━━ Records for the exercise ━━

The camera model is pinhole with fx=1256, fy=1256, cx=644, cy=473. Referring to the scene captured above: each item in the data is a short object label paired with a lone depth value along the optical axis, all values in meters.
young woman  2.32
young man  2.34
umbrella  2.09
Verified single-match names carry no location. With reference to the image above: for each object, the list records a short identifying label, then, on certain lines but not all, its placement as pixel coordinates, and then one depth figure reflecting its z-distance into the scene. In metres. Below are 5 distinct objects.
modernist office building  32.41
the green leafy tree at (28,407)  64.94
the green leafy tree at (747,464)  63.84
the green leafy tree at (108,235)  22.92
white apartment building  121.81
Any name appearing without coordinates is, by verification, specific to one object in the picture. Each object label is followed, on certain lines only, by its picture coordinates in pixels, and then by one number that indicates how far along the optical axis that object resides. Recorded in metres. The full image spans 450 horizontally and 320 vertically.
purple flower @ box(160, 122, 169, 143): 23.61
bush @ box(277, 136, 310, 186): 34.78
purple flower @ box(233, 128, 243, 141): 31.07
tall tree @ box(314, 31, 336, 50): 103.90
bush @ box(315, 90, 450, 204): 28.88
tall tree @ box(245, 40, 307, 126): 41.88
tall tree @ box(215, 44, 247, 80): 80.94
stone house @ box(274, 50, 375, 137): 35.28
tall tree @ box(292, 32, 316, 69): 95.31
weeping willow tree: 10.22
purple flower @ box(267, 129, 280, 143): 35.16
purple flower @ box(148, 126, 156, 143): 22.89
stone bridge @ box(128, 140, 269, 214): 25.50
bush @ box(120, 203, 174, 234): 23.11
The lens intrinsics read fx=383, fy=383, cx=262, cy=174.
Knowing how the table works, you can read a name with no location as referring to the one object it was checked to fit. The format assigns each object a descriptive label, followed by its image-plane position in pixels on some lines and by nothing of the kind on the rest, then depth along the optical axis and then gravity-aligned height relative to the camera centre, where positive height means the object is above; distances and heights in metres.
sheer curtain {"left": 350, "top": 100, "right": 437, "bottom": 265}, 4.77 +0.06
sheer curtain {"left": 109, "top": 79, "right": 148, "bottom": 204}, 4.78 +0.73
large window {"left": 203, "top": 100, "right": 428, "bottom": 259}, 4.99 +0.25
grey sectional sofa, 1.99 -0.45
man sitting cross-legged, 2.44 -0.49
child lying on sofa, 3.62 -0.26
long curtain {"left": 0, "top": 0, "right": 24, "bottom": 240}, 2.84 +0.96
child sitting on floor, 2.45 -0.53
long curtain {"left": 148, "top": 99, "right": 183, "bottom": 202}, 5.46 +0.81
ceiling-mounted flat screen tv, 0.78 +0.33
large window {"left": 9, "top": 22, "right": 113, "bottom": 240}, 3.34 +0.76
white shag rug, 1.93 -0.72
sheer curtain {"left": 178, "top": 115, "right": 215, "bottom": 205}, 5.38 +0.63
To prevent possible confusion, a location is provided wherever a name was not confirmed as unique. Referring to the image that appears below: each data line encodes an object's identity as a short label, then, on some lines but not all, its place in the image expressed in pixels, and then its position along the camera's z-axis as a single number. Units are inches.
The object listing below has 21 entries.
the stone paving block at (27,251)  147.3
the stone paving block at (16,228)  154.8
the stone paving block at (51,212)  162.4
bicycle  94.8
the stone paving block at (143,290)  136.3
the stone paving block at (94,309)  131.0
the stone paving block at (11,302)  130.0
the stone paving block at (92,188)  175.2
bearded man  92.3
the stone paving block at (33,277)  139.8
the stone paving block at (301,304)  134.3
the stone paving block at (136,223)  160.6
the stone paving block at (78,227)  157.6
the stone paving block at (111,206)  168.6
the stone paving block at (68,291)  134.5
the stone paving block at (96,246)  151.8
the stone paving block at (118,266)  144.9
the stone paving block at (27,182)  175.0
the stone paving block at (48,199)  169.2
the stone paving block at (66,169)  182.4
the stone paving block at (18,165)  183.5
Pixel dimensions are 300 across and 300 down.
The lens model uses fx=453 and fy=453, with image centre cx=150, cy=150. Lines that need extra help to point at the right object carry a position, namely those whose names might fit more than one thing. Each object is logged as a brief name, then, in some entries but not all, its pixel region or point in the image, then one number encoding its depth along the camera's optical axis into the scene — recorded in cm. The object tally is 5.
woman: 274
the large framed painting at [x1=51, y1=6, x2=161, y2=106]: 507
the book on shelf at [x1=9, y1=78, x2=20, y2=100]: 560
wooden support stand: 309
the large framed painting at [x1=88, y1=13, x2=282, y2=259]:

━━━

Problem requirements: In this exercise, give every record above again exactly.

Result of this task:
The camera model is pinhole with fx=1256, fy=1256, cx=644, cy=473. Referring to the scene captured above: each item in the data is a short object label paired with a lone depth value along the optical axis, all values in meters.
young woman  2.32
young man  2.34
umbrella  2.09
Verified single-match names carry no location. With reference to the image above: for each object, the list records a short identifying label, then, on certain lines but not all, its placement as pixel coordinates, and then one depth figure reflecting its z-distance into the scene. In metres. Below are 5 distinct objects.
modernist office building  32.41
the green leafy tree at (28,407)  64.94
the green leafy tree at (747,464)  63.84
the green leafy tree at (108,235)  22.92
white apartment building  121.81
Any name appearing without coordinates is, by verification, specific to one object in the picture. Each object label is followed, on certain lines only, by its picture coordinates in pixels, and then by one number that indicates how far along the optical axis that object resides. Recorded in metres. The full image spans 450 horizontally and 320 vertically.
purple flower @ box(160, 122, 169, 143): 23.61
bush @ box(277, 136, 310, 186): 34.78
purple flower @ box(233, 128, 243, 141): 31.07
tall tree @ box(314, 31, 336, 50): 103.90
bush @ box(315, 90, 450, 204): 28.88
tall tree @ box(245, 40, 307, 126): 41.88
tall tree @ box(215, 44, 247, 80): 80.94
stone house @ box(274, 50, 375, 137): 35.28
tall tree @ box(292, 32, 316, 69): 95.31
weeping willow tree: 10.22
purple flower @ box(267, 129, 280, 143): 35.16
purple flower @ box(148, 126, 156, 143): 22.89
stone bridge @ box(128, 140, 269, 214): 25.50
bush @ box(120, 203, 174, 234): 23.11
The lens intrinsics read fx=383, fy=383, cx=262, cy=174.
Knowing how the table works, you can read a name with no location as referring to the one object it was checked to fit. The format assigns each object a descriptive label, followed by its image-plane position in pixels on some lines and by nothing of the kind on the rest, then depth along the optical axis and then gravity-aligned height relative to the camera centre, where positive height means the object is above; distances and heights in metres.
sheer curtain {"left": 350, "top": 100, "right": 437, "bottom": 265}, 4.77 +0.06
sheer curtain {"left": 109, "top": 79, "right": 148, "bottom": 204}, 4.78 +0.73
large window {"left": 203, "top": 100, "right": 428, "bottom": 259}, 4.99 +0.25
grey sectional sofa, 1.99 -0.45
man sitting cross-legged, 2.44 -0.49
child lying on sofa, 3.62 -0.26
long curtain {"left": 0, "top": 0, "right": 24, "bottom": 240}, 2.84 +0.96
child sitting on floor, 2.45 -0.53
long curtain {"left": 148, "top": 99, "right": 183, "bottom": 202}, 5.46 +0.81
ceiling-mounted flat screen tv, 0.78 +0.33
large window {"left": 9, "top": 22, "right": 113, "bottom": 240}, 3.34 +0.76
white shag rug, 1.93 -0.72
sheer curtain {"left": 178, "top": 115, "right": 215, "bottom": 205}, 5.38 +0.63
To prevent possible confusion, a location is provided wherever a name was not confirmed as unique. Referring to the image that appears below: each data line encodes an object's identity as a short label, then, on some lines but not all, its place in the image expressed in pixels, and then its position along the camera's z-axis as a single number. Units are inches.
The object listing below has 21 entries.
the stone paving block at (27,251)  147.3
the stone paving block at (16,228)  154.8
the stone paving block at (51,212)  162.4
bicycle  94.8
the stone paving block at (143,290)  136.3
the stone paving block at (94,309)  131.0
the stone paving block at (11,302)  130.0
the stone paving block at (92,188)  175.2
bearded man  92.3
the stone paving block at (33,277)  139.8
the stone paving block at (301,304)  134.3
the stone paving block at (136,223)  160.6
the stone paving block at (78,227)  157.6
the stone paving block at (111,206)  168.6
the stone paving block at (68,291)  134.5
the stone paving block at (96,246)  151.8
the stone paving block at (118,266)  144.9
the stone paving block at (27,182)  175.0
the stone paving block at (48,199)  169.2
the stone paving block at (66,169)  182.4
the stone paving block at (18,165)  183.5
Pixel dimensions are 300 across and 300 down.
The lens model uses fx=453 and fy=453, with image centre cx=150, cy=150. Lines that need extra help to point at the right object carry a position, namely those whose names might fit more than one thing. Each object is logged as a brief name, then, in some entries but not all, its pixel region or point in the image, then one number encoding its depth along the camera's optical axis into the scene — recorded in cm. The object tally is 5.
woman: 274
the large framed painting at [x1=51, y1=6, x2=161, y2=106]: 507
the book on shelf at [x1=9, y1=78, x2=20, y2=100]: 560
wooden support stand: 309
the large framed painting at [x1=88, y1=13, x2=282, y2=259]:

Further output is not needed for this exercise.